Потемкин уселся писать. Свой проволочный стульчик он поставил на уступ скалы так, чтобы виден был весь перевал и Эльбрус. Краснощеков, подобравший в развалинах заржавленный ручной пулемет с разбитым прикладом, подошел к нему со спины и оперся о ствол. Он любил наблюдать, как работает Саня — чистыми красками и широкой кистью. Сначала он «замазывал холст», то есть покрывал загрунтованный картон большими цветовыми пятнами, а потом начинал в нем «ковыряться», выписывать детали.

Потемкин писал быстро. Он уже начал разбираться в деталях и с наслаждением затянул: «Мой друг рисует го-оры…»

На картоне Краснощеков увидел Эльбрус, перевал и развалины блиндажа. Он посмотрел на горы, а потом на этюд, и что-то дрогнуло у него внутри — он увидел тот же Эльбрус, перевал и… пушку, стоявшую в каменном укрытии. И блиндаж был аккуратно сложен из серых плит, и люди в немецкой форме.

Краснощеков зажмурился, потряс головой, посмотрел одним глазом. Развалины. Чуть повернул голову — пушка, блиндаж и немцы! И флаг над Эльбрусом! Не поймешь, правда, что за флаг. Да нет, понятно.

Ощущалось напряжение в глазах. Это напоминало впечатление, которое Краснощеков испытывал, когда рассматривал стереоскопические открытки, привезенные из Японии: глядишь — красотка тебе улыбается, чуть поведешь головой — красотка уже подмигивает. Но больше это было похоже на чудные картинки из его детства. Этакая красно-синяя абракадабра, которую нужно было рассматривать сквозь специальные очки. Посмотришь через красный фильтр — домик в лесу, лужайка, трава, цветочки. А через синий фильтр — там уже зима наступила, и домик завален сугробами.

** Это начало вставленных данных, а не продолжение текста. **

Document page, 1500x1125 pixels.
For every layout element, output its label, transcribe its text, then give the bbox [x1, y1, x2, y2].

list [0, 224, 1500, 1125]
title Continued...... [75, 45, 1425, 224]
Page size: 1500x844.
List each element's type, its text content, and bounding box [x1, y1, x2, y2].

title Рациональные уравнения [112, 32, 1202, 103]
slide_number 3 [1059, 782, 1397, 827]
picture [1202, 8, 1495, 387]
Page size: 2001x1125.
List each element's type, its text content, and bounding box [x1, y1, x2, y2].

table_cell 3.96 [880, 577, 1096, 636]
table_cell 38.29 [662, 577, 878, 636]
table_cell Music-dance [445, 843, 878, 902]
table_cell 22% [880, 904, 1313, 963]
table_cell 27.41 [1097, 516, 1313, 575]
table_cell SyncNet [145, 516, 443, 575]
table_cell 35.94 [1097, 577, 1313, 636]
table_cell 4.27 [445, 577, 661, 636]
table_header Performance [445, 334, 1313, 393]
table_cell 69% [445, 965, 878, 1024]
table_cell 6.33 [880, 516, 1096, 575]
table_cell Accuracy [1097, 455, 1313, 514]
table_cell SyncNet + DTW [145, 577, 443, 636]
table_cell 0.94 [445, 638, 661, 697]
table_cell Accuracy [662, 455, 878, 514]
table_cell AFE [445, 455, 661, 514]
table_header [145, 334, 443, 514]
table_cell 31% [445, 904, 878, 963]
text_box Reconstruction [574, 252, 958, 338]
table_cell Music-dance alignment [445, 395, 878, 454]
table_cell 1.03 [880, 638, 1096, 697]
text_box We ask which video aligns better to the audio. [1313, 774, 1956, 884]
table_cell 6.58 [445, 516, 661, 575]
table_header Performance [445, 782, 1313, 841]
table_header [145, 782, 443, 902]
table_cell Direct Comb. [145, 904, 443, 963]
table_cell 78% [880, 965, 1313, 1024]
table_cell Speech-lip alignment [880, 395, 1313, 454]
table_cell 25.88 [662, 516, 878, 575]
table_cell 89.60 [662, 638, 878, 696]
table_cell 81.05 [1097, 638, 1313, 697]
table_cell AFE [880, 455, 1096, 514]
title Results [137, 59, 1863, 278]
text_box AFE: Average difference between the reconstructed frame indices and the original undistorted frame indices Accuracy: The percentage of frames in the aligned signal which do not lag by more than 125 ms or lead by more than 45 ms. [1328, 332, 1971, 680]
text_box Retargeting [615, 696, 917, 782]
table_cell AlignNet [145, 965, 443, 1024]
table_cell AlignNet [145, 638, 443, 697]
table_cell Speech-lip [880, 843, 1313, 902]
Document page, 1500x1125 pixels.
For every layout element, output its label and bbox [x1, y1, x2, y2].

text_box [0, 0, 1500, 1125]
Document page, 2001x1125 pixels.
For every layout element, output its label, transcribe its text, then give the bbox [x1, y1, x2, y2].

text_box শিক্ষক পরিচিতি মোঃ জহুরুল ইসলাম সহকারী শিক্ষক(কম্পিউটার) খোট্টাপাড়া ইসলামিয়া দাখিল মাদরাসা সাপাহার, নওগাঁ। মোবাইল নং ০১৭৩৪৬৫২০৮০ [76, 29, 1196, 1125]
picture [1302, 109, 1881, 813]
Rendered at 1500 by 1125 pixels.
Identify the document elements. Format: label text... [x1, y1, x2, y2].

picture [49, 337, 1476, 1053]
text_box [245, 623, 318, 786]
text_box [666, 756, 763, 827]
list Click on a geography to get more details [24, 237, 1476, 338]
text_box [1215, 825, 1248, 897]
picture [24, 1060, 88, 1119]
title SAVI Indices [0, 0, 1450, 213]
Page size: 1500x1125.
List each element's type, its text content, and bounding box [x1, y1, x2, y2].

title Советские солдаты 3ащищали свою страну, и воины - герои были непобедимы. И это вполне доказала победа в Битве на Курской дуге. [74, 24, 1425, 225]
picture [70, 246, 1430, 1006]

Так Потемкин еще никогда не писал.

Подходили ребята, смотрели, отходили притихшие. Даже Гаврилов в кои-то веки сказал задумчиво и серьезно: «Вот так, все рядом — начало и конец… Конец и начало…» А потом…

Краснощеков очнулся от ощущения резкого холода в руке.

Мой др-р-руг р-р-рисует гор-ры…

— Та-ак! — сказал Краснощеков. Нетвердыми шагами подошел к кликушествующему другу и схватил его за плечи.

— Саня! — закричал он и тряхнул Потемкина, но тот увернулся, и мокрые от пота голые плечи выскользнули из рук. «Дал-лекие… как сон-н…»

— Саня! — Краснощеков обхватил его за шею и попытался свалить здоровущее тело на землю. Потемкин изо всех сил упирался.

— Чудище обло! — кричал Краснощеков, стараясь стащить Потемкина со стула. — Озорно! — Саня напрягся и, изловчившись, мазнул кистью под носом Краснощекова — ему всегда удавалось пририсовать усики Красношекову, но сейчас кисть была сухой. — Огромно! Стозевно! — заклинал в отчаянии Краснощеков, и ему наконец удалось свалить Саню на землю. Тот ловко перекатился со спины на зад, сел и пророкотал дьяконовским басом:

— И лаяй! — он поднял указательный палец вверх и нравоучительно потряс им в воздухе.